本文以冯·诺伊曼为起点：他在 1940 年代中期相隔仅 1 年出版两项代表作——一本约 600 页、奠定博弈论基础的著作，以及一份影响深远、描述可执行不同程式之新型电脑的技术报告。

此后两个领域多半各自发展约 50 年；到 20 世纪末，研究者逐步看见互补性：网际网路等多行为者情境（如交通与通讯壅塞）迫使电脑科学面对策略互动，而计算与演算法工具也反过来帮助分析博弈。

关键进展集中在 1990 年代与 2000 年代初；2008 年研究指出某些博弈中找出纳许均衡在计算上极其困难，并延伸到玩家资讯不足时的收敛速度限制。近年价格设定演算法引发「演算法合谋」疑虑；2024 年又出现以新设计的自我对弈游戏，提升大型语言模型输出一致性与可靠性的方向，显示两者结合在约 30 年后仍持续演化。

The article links game theory and computer science through John von Neumann, who published two landmark works only one year apart in the mid-1940s: a roughly 600-page book founding modern game theory and a technical report that shaped programmable computer design.

Despite that proximity, the fields largely developed separately for about 50 years. Late in the 20th century, computer scientists facing many-actor settings (traffic and network congestion) drew on game-theoretic ideas, while computational methods began clarifying core questions about strategic games.

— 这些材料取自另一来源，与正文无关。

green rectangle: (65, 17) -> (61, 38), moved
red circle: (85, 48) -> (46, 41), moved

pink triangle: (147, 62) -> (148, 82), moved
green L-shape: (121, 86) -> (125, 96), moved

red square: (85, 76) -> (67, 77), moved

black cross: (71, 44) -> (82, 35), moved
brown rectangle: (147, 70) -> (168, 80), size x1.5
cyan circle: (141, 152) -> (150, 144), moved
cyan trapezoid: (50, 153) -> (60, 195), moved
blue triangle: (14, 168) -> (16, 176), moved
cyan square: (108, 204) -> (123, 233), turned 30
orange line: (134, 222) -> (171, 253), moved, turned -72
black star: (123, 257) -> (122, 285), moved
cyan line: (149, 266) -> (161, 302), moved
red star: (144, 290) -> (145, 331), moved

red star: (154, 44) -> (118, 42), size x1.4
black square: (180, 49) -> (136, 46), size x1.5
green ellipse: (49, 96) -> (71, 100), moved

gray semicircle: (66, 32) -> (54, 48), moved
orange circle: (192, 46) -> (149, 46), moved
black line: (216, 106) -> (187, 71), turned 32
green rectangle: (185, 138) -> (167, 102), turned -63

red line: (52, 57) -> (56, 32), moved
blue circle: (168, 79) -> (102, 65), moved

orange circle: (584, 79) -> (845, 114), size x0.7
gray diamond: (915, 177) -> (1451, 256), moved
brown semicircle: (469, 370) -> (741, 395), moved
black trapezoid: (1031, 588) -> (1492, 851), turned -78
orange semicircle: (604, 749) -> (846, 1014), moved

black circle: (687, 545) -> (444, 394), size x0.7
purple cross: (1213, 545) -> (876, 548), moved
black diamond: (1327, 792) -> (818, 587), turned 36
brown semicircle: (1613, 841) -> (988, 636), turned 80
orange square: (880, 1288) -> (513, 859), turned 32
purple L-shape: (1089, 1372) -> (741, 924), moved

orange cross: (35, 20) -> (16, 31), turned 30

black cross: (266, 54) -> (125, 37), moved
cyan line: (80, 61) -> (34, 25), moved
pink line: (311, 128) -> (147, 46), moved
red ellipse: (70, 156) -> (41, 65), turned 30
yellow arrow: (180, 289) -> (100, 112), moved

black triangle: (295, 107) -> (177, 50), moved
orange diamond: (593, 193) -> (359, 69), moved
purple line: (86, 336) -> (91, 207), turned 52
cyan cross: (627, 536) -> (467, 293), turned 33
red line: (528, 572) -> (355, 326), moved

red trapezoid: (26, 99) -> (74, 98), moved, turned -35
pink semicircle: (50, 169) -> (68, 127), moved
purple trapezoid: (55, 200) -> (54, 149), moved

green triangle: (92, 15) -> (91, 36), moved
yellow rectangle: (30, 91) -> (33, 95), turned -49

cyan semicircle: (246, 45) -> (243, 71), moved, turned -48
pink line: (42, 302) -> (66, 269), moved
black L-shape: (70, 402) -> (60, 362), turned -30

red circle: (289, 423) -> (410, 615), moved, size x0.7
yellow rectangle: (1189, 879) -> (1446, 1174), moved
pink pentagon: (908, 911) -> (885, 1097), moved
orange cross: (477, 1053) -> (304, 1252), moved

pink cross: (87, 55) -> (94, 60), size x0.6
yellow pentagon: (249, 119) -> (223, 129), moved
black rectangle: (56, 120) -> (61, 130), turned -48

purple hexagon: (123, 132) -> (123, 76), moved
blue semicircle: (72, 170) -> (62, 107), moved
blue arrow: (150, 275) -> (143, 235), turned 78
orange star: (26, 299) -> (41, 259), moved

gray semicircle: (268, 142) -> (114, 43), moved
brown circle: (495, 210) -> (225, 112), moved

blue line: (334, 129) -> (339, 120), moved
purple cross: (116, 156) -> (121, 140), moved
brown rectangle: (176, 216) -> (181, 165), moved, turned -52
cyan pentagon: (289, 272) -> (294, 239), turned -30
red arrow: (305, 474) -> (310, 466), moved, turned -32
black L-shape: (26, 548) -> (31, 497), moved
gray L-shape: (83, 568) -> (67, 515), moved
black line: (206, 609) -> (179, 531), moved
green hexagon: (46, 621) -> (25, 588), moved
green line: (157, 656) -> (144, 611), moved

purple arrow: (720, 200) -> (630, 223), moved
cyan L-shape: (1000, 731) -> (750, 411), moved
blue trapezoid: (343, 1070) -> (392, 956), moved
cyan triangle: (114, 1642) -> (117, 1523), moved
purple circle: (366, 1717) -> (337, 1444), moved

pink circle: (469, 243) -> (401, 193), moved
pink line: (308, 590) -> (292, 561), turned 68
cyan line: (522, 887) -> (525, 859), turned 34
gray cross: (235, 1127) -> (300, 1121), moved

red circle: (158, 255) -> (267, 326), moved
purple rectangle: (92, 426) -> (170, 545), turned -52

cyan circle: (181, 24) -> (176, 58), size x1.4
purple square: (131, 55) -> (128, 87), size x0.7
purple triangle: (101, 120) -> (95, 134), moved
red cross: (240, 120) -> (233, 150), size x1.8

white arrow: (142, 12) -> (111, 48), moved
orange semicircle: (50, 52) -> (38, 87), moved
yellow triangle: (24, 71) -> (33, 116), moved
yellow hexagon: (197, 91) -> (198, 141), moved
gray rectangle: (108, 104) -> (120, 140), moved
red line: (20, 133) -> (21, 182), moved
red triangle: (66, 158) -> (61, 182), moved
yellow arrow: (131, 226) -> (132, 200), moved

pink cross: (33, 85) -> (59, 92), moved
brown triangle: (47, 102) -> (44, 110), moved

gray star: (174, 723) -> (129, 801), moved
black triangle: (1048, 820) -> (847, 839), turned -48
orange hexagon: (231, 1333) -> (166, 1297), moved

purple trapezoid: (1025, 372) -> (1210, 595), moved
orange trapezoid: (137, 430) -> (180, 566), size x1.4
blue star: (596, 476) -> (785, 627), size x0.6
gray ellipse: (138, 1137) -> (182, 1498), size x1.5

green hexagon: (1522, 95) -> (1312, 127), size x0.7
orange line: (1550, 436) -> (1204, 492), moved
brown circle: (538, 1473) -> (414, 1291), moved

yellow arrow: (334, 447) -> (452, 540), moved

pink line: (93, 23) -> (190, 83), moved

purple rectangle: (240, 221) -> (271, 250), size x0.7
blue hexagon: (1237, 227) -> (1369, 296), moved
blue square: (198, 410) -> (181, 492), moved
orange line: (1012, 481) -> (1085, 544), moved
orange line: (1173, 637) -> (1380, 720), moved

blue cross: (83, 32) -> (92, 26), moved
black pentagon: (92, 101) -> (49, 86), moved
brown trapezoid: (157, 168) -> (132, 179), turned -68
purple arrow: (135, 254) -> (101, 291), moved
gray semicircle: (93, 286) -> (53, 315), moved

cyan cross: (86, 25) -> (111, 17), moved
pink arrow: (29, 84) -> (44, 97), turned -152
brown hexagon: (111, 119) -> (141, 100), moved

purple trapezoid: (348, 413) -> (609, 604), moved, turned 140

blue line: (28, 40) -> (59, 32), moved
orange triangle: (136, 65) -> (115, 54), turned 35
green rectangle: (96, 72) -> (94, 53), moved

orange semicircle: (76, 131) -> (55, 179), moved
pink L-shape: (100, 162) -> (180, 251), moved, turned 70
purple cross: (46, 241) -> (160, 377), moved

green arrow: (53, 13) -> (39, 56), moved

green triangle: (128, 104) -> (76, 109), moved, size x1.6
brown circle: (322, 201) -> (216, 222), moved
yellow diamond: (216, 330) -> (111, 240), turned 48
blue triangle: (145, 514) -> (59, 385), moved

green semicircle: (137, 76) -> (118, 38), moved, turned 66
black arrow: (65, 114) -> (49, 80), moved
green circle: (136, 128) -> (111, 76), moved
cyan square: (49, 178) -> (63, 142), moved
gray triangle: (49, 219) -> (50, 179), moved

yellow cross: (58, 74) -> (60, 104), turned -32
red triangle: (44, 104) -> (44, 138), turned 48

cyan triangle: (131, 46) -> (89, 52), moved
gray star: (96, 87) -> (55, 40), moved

Work accelerated in the 1990s and early 2000s. A celebrated 2008 result showed that computing Nash equilibria can be extremely hard in some games, alongside limits on how fast players reach equilibrium under incomplete information. New pressures come from widespread pricing algorithms and fears of algorithmic collusion; in 2024, researchers also designed self-play games to make large language model outputs more consistent and reliable, indicating an evolving 30-year convergence.